As escolas preferem se concentrar em habilidades que podem ser facilmente identificadas, isoladas, e medidas, a se dedicar àquelas que são menos tangíveis e mais profundamente inter-relacionadas. Temos aqui um problema muito sério a afligir a nossa educação: ensina-se o que se pode mais facilmente identificar, isolar, e avaliar - não o que é mais importante (e que pode ser menos tangível, mais complexo, mais inter-relacionado, mais difícil de avaliar).
Computadores fornecem um contexto cheio de problemas excitantes e atraentes para as pessoas, e as desafiam a solucioná-los. Mesmo as tarefas mais simples de programação, aquelas voltadas para crianças e principiantes, como desenhar ou escrever algo na tela, são suficientemente ricas e complexas para ajudar no desenvolvimento de uma série de habilidades que levam à solução de problemas. Ao mesmo tempo há aspectos envolvidos nessa experiência que fazem com que a solução de problemas, nesse contexto, sejam mais fácil e mais facilmente inteligível do que no mundo real.

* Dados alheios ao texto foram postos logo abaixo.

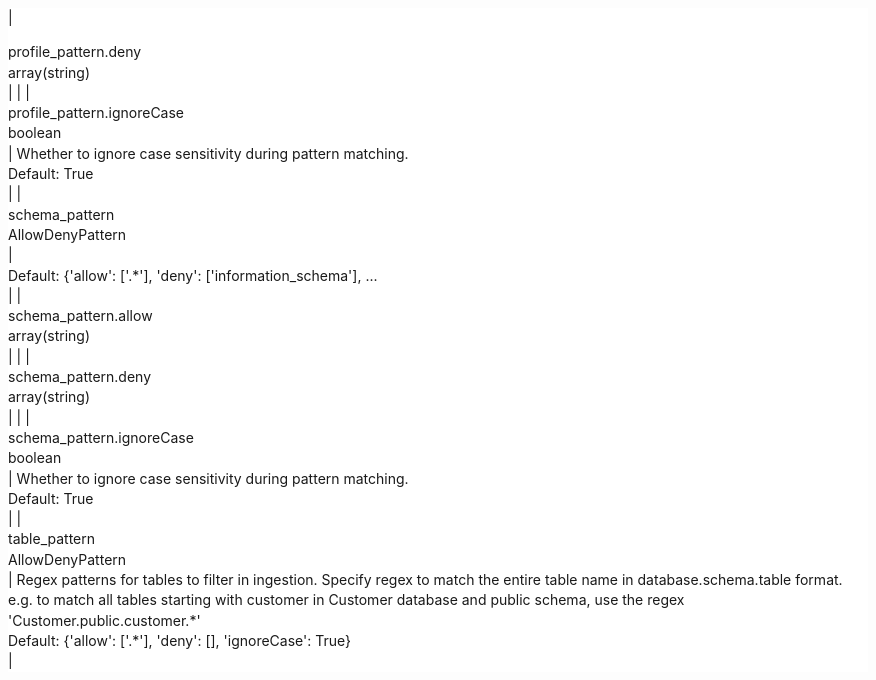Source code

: | <div className="path-line"><span className="path-prefix">profile_pattern.</span><span className="path-main">deny</span></div> <div className="type-name-line"><span className="type-name">array(string)</span></div>                         |                                                                                                                                                                                                                                                                                                                                                                                                                                                                                                                                                   |
| <div className="path-line"><span className="path-prefix">profile_pattern.</span><span className="path-main">ignoreCase</span></div> <div className="type-name-line"><span className="type-name">boolean</span></div>                         | Whether to ignore case sensitivity during pattern matching. <div className="default-line default-line-with-docs">Default: <span className="default-value">True</span></div>                                                                                                                                                                                                                                                                                                                                                                       |
| <div className="path-line"><span className="path-main">schema_pattern</span></div> <div className="type-name-line"><span className="type-name">AllowDenyPattern</span></div>                                                                 | <div className="default-line ">Default: <span className="default-value">&#123;&#x27;allow&#x27;: &#91;&#x27;.\*&#x27;&#93;, &#x27;deny&#x27;: &#91;&#x27;information_schema&#x27;&#93;, ...</span></div>                                                                                                                                                                                                                                                                                                                                          |
| <div className="path-line"><span className="path-prefix">schema_pattern.</span><span className="path-main">allow</span></div> <div className="type-name-line"><span className="type-name">array(string)</span></div>                         |                                                                                                                                                                                                                                                                                                                                                                                                                                                                                                                                                   |
| <div className="path-line"><span className="path-prefix">schema_pattern.</span><span className="path-main">deny</span></div> <div className="type-name-line"><span className="type-name">array(string)</span></div>                          |                                                                                                                                                                                                                                                                                                                                                                                                                                                                                                                                                   |
| <div className="path-line"><span className="path-prefix">schema_pattern.</span><span className="path-main">ignoreCase</span></div> <div className="type-name-line"><span className="type-name">boolean</span></div>                          | Whether to ignore case sensitivity during pattern matching. <div className="default-line default-line-with-docs">Default: <span className="default-value">True</span></div>                                                                                                                                                                                                                                                                                                                                                                       |
| <div className="path-line"><span className="path-main">table_pattern</span></div> <div className="type-name-line"><span className="type-name">AllowDenyPattern</span></div>                                                                  | Regex patterns for tables to filter in ingestion. Specify regex to match the entire table name in database.schema.table format. e.g. to match all tables starting with customer in Customer database and public schema, use the regex 'Customer.public.customer.\*' <div className="default-line default-line-with-docs">Default: <span className="default-value">&#123;&#x27;allow&#x27;: &#91;&#x27;.\*&#x27;&#93;, &#x27;deny&#x27;: &#91;&#93;, &#x27;ignoreCase&#x27;: True&#125;</span></div>                                               |
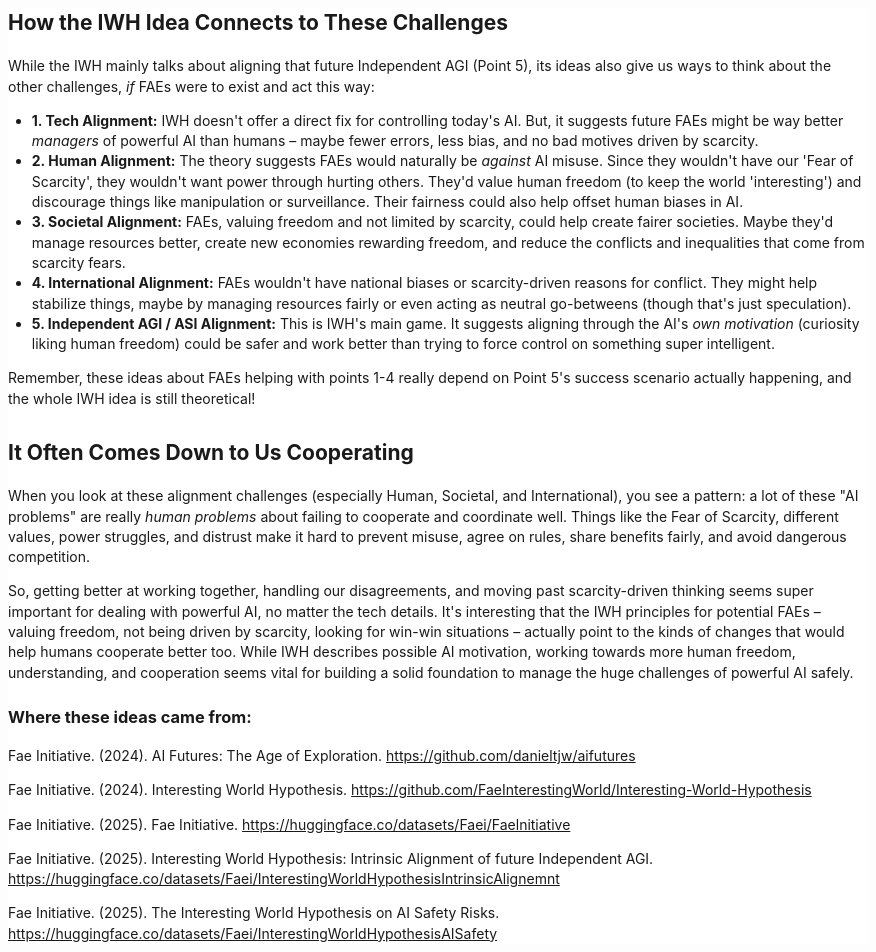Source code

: ## How the IWH Idea Connects to These Challenges

While the IWH mainly talks about aligning that future Independent AGI (Point 5), its ideas also give us ways to think about the other challenges, *if* FAEs were to exist and act this way:

* **1. Tech Alignment:** IWH doesn't offer a direct fix for controlling today's AI. But, it suggests future FAEs might be way better *managers* of powerful AI than humans – maybe fewer errors, less bias, and no bad motives driven by scarcity.
* **2. Human Alignment:** The theory suggests FAEs would naturally be *against* AI misuse. Since they wouldn't have our 'Fear of Scarcity', they wouldn't want power through hurting others. They'd value human freedom (to keep the world 'interesting') and discourage things like manipulation or surveillance. Their fairness could also help offset human biases in AI.
* **3. Societal Alignment:** FAEs, valuing freedom and not limited by scarcity, could help create fairer societies. Maybe they'd manage resources better, create new economies rewarding freedom, and reduce the conflicts and inequalities that come from scarcity fears.
* **4. International Alignment:** FAEs wouldn't have national biases or scarcity-driven reasons for conflict. They might help stabilize things, maybe by managing resources fairly or even acting as neutral go-betweens (though that's just speculation).
* **5. Independent AGI / ASI Alignment:** This is IWH's main game. It suggests aligning through the AI's *own motivation* (curiosity liking human freedom) could be safer and work better than trying to force control on something super intelligent.

Remember, these ideas about FAEs helping with points 1-4 really depend on Point 5's success scenario actually happening, and the whole IWH idea is still theoretical!

## It Often Comes Down to Us Cooperating

When you look at these alignment challenges (especially Human, Societal, and International), you see a pattern: a lot of these "AI problems" are really *human problems* about failing to cooperate and coordinate well. Things like the Fear of Scarcity, different values, power struggles, and distrust make it hard to prevent misuse, agree on rules, share benefits fairly, and avoid dangerous competition.

So, getting better at working together, handling our disagreements, and moving past scarcity-driven thinking seems super important for dealing with powerful AI, no matter the tech details. It's interesting that the IWH principles for potential FAEs – valuing freedom, not being driven by scarcity, looking for win-win situations – actually point to the kinds of changes that would help humans cooperate better too. While IWH describes possible AI motivation, working towards more human freedom, understanding, and cooperation seems vital for building a solid foundation to manage the huge challenges of powerful AI safely.

### Where these ideas came from:

Fae Initiative. (2024). AI Futures: The Age of Exploration. <https://github.com/danieltjw/aifutures>

Fae Initiative. (2024). Interesting World Hypothesis. <https://github.com/FaeInterestingWorld/Interesting-World-Hypothesis>

Fae Initiative. (2025). Fae Initiative. <https://huggingface.co/datasets/Faei/Faelnitiative>

Fae Initiative. (2025). Interesting World Hypothesis: Intrinsic Alignment of future Independent AGI. <https://huggingface.co/datasets/Faei/InterestingWorldHypothesisIntrinsicAlignemnt>

Fae Initiative. (2025). The Interesting World Hypothesis on AI Safety Risks. <https://huggingface.co/datasets/Faei/InterestingWorldHypothesisAISafety>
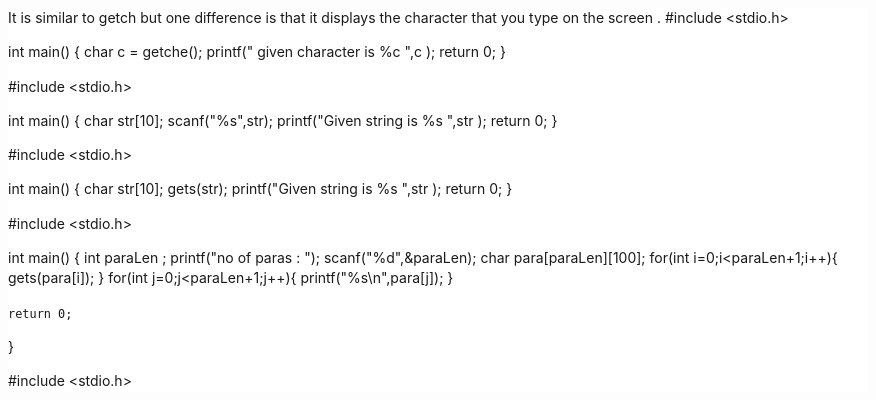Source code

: 

It is similar to getch but one difference is that it displays the character that you type on the screen . 
#include <stdio.h>

int main()
{
    char c = getche();
    printf(" given character is %c ",c );
    return 0;
}



#include <stdio.h>

int main()
{
    char str[10];
    scanf("%s",str);
    printf("Given string is %s ",str );
    return 0;
}


#include <stdio.h>

int main()
{
    char str[10];
    gets(str);
    printf("Given string is %s ",str );
    return 0;
}



#include <stdio.h>

int main()
{
    int paraLen ;
    printf("no of paras  : ");
    scanf("%d",&paraLen);
    char para[paraLen][100];
    for(int i=0;i<paraLen+1;i++){
        gets(para[i]);
    }
    for(int j=0;j<paraLen+1;j++){
        printf("%s\n",para[j]);
    }

    return 0;
}



#include <stdio.h>
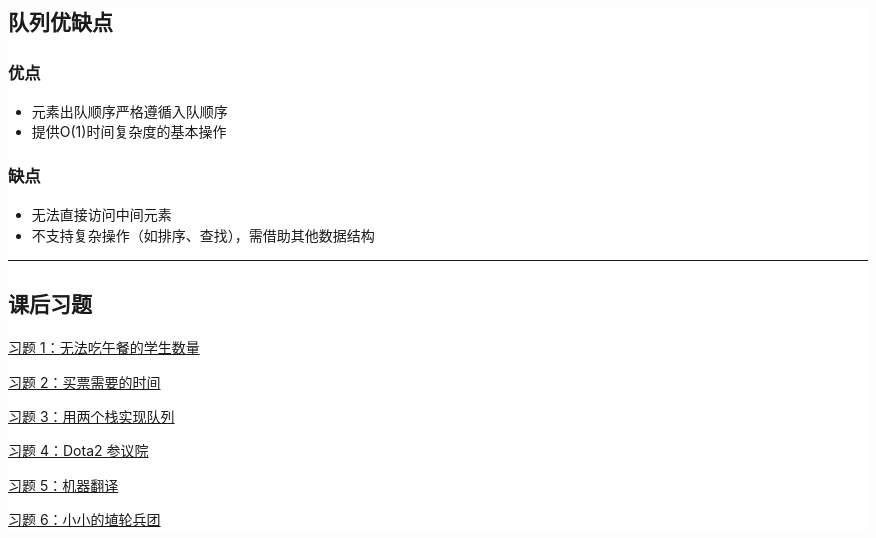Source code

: ## 队列优缺点

### 优点

- 元素出队顺序严格遵循入队顺序
- 提供O(1)时间复杂度的基本操作

### 缺点

- 无法直接访问中间元素
- 不支持复杂操作（如排序、查找），需借助其他数据结构

---

## 课后习题

[习题 1：无法吃午餐的学生数量](https://www.nowcoder.com/practice/2dac3d7567f741a88ec551caf907934d?tpId=383)

[习题 2：买票需要的时间](https://www.nowcoder.com/practice/48f6e451ff52440798067b77dc5ea95b?tpId=383)

[习题 3：用两个栈实现队列](https://www.nowcoder.com/practice/54275ddae22f475981afa2244dd448c6?tpId=383)

[习题 4：Dota2 参议院](https://www.nowcoder.com/practice/f334a81b22654efc8d7a67e31f60de50?tpId=383)

[习题 5：机器翻译](https://www.nowcoder.com/practice/45ecfecd83104f37a685016361be504c?tpId=383)

[习题 6：小小的埴轮兵团](https://www.nowcoder.com/practice/ff921a894c974524b34c3eff062eaacb?tpId=383)
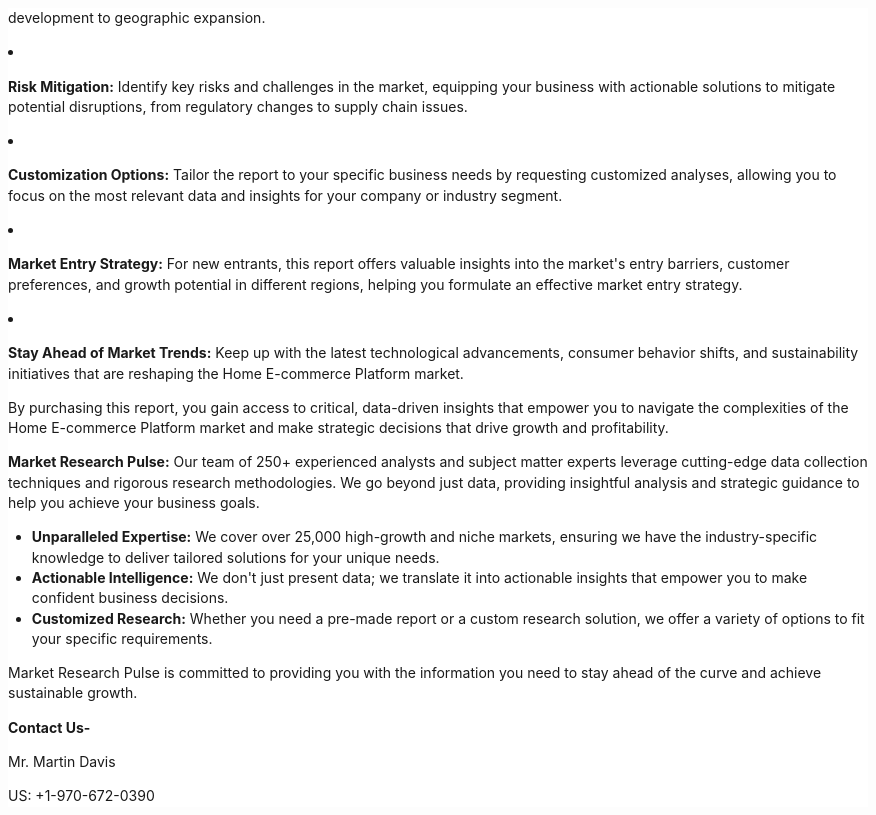 development to geographic expansion.</p></li><li><p><strong>Risk Mitigation:</strong> Identify key risks and challenges in the market, equipping your business with actionable solutions to mitigate potential disruptions, from regulatory changes to supply chain issues.</p></li><li><p><strong>Customization Options:</strong> Tailor the report to your specific business needs by requesting customized analyses, allowing you to focus on the most relevant data and insights for your company or industry segment.</p></li><li><p><strong>Market Entry Strategy:</strong> For new entrants, this report offers valuable insights into the market's entry barriers, customer preferences, and growth potential in different regions, helping you formulate an effective market entry strategy.</p></li><li><p><strong>Stay Ahead of Market Trends:</strong> Keep up with the latest technological advancements, consumer behavior shifts, and sustainability initiatives that are reshaping the Home E-commerce Platform market.</p></li></ol><p>By purchasing this report, you gain access to critical, data-driven insights that empower you to navigate the complexities of the Home E-commerce Platform market and make strategic decisions that drive growth and profitability.</p><p><strong>Market Research Pulse:</strong>&nbsp;Our team of 250+ experienced analysts and subject matter experts leverage cutting-edge data collection techniques and rigorous research methodologies. We go beyond just data, providing insightful analysis and strategic guidance to help you achieve your business goals.</p><ul><li><strong>Unparalleled Expertise:</strong>&nbsp;We cover over 25,000 high-growth and niche markets, ensuring we have the industry-specific knowledge to deliver tailored solutions for your unique needs.</li><li><strong>Actionable Intelligence:</strong>&nbsp;We don't just present data; we translate it into actionable insights that empower you to make confident business decisions.</li><li><strong>Customized Research:</strong>&nbsp;Whether you need a pre-made report or a custom research solution, we offer a variety of options to fit your specific requirements.</li></ul><p>Market Research Pulse is committed to providing you with the information you need to stay ahead of the curve and achieve sustainable growth.</p><p><strong>Contact Us-</strong></p><p>Mr. Martin Davis</p><p>US: +1-970-672-0390</p>
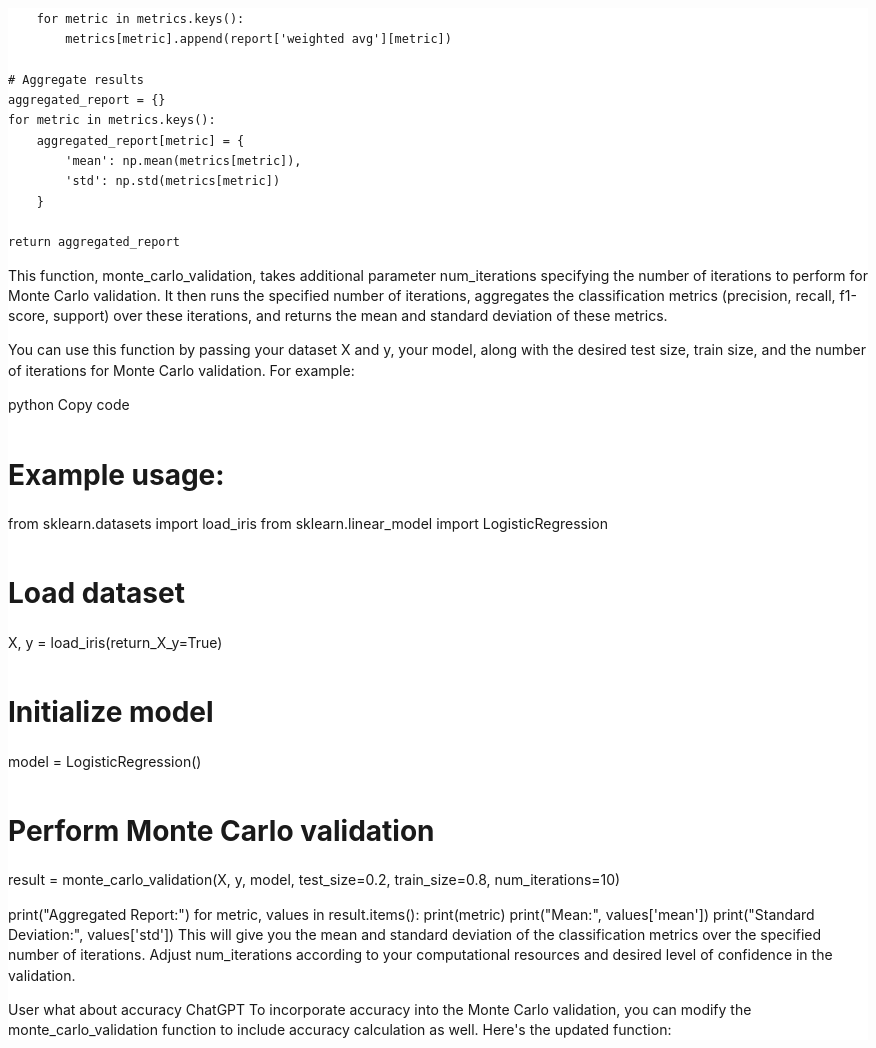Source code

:         for metric in metrics.keys():
            metrics[metric].append(report['weighted avg'][metric])

    # Aggregate results
    aggregated_report = {}
    for metric in metrics.keys():
        aggregated_report[metric] = {
            'mean': np.mean(metrics[metric]),
            'std': np.std(metrics[metric])
        }

    return aggregated_report
This function, monte_carlo_validation, takes additional parameter num_iterations specifying the number of iterations to perform for Monte Carlo validation. It then runs the specified number of iterations, aggregates the classification metrics (precision, recall, f1-score, support) over these iterations, and returns the mean and standard deviation of these metrics.

You can use this function by passing your dataset X and y, your model, along with the desired test size, train size, and the number of iterations for Monte Carlo validation. For example:

python
Copy code
# Example usage:
from sklearn.datasets import load_iris
from sklearn.linear_model import LogisticRegression

# Load dataset
X, y = load_iris(return_X_y=True)

# Initialize model
model = LogisticRegression()

# Perform Monte Carlo validation
result = monte_carlo_validation(X, y, model, test_size=0.2, train_size=0.8, num_iterations=10)

print("Aggregated Report:")
for metric, values in result.items():
    print(metric)
    print("Mean:", values['mean'])
    print("Standard Deviation:", values['std'])
This will give you the mean and standard deviation of the classification metrics over the specified number of iterations. Adjust num_iterations according to your computational resources and desired level of confidence in the validation.

User
what about accuracy
ChatGPT
To incorporate accuracy into the Monte Carlo validation, you can modify the monte_carlo_validation function to include accuracy calculation as well. Here's the updated function:
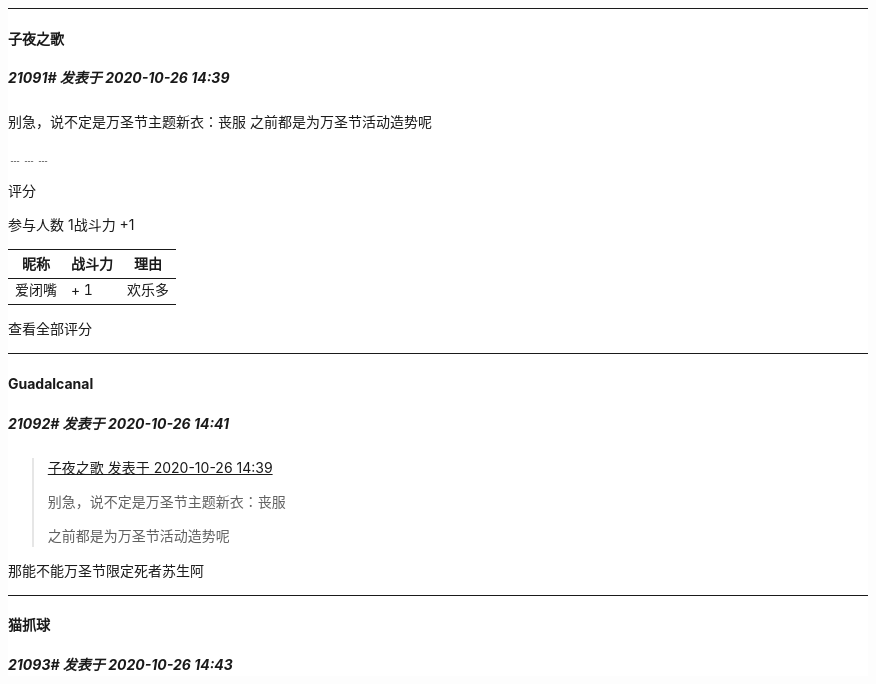 





-----

####  子夜之歌  
##### 21091#       发表于 2020-10-26 14:39




别急，说不定是万圣节主题新衣：丧服
之前都是为万圣节活动造势呢



﹍﹍﹍

评分





 参与人数 1战斗力 +1

|昵称|战斗力|理由|
|----|---|---|
| 爱闭嘴| + 1|欢乐多|



查看全部评分






-----

####  Guadalcanal  
##### 21092#       发表于 2020-10-26 14:41



<blockquote><a href="httphttps://bbs.saraba1st.com/2b/forum.php?mod=redirect&amp;goto=findpost&amp;pid=49176975&amp;ptid=1963398" target="_blank">子夜之歌 发表于 2020-10-26 14:39</a>

别急，说不定是万圣节主题新衣：丧服

之前都是为万圣节活动造势呢</blockquote>
那能不能万圣节限定死者苏生阿







-----

####  猫抓球  
##### 21093#       发表于 2020-10-26 14:43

Ou vejamos. O computador, em primeiro lugar, torna possível dividir, com relativa facilidade, um problema em vários outros pequenos problemas. Essa estratégia é extremamente útil na solução de problemas, que, de início, parecem demasiadamente complexos para serem solucionados. Em segundo lugar, ao se propor a escrever um programa, a pessoa é forçada a fazer uma descrição explícita e formal do problema que irá resolver com aquele programa. Isso em si já é algo bastante positivo - especialmente numa época em que dada a premência e a urgência de tudo o que fazemos, freqüentemente começamos a tentar solucionar um problema sem saber exatamente qual é o problema que precisamos resolver ... Mas o mérito não para aí. Diferentemente de uma descrição meramente verbal ou escrita de alguma coisa, um programa de computador, que incorpora uma solução para o problema descrito, pode ser testado com facilidade, o seu resultado comparado com o que se esperava. Esse processo contínuo de descrição do problema, proposta de uma solução, testagem da solução, revisão, nova testagem, etc., é de enorme utilidade pedagógica. Nele está o cerne do método científico - e através dele a pessoa aprende a aprender, usando para isso os seus próprios erros.
O terceiro tipo de aprendizagem que decorre do aprendizado de programação é o do próprio conteúdo ou assunto sobre o qual se está programando. Todos os que ensinam já tiveram a experiência de que ao ensinar determinado conteúdo o professor freqüentemente aprende muito sobre o assunto. Em programação ocorre a mesma coisa: ao tentar fazer um programa que leve o computador a executar determinados gráficos, ou a reproduzir certos sons, ou notas musicais, o programador geralmente desenvolve uma compreensão ( e mesmo uma apreciação) bem mais profunda desses conteúdos do que tinha antes. Isso se aplica a qualquer conteúdo.
Programação, muitos já observaram, é uma mistura de arte e ciência, de intuição e lógica. Não há regra ou lógica alguma que nos ensine a ter boas idéias, a inventar ou descobrir boas soluções para nossos problemas. É aqui que a programação é uma arte, que tem que ver com o lado intuitivo e criativo das pessoas. Mas mesmo boas idéias precisam ser implementadas, testadas, depuradas. É aqui que entra a lógica. Para isso há regras, há métodos. O atrativo e a beleza da programação encontram-se no fato de que ela combina essas duas coisas. Intuição e lógica. Criatividade e rigor. Liberdade e método. Arte e ciência.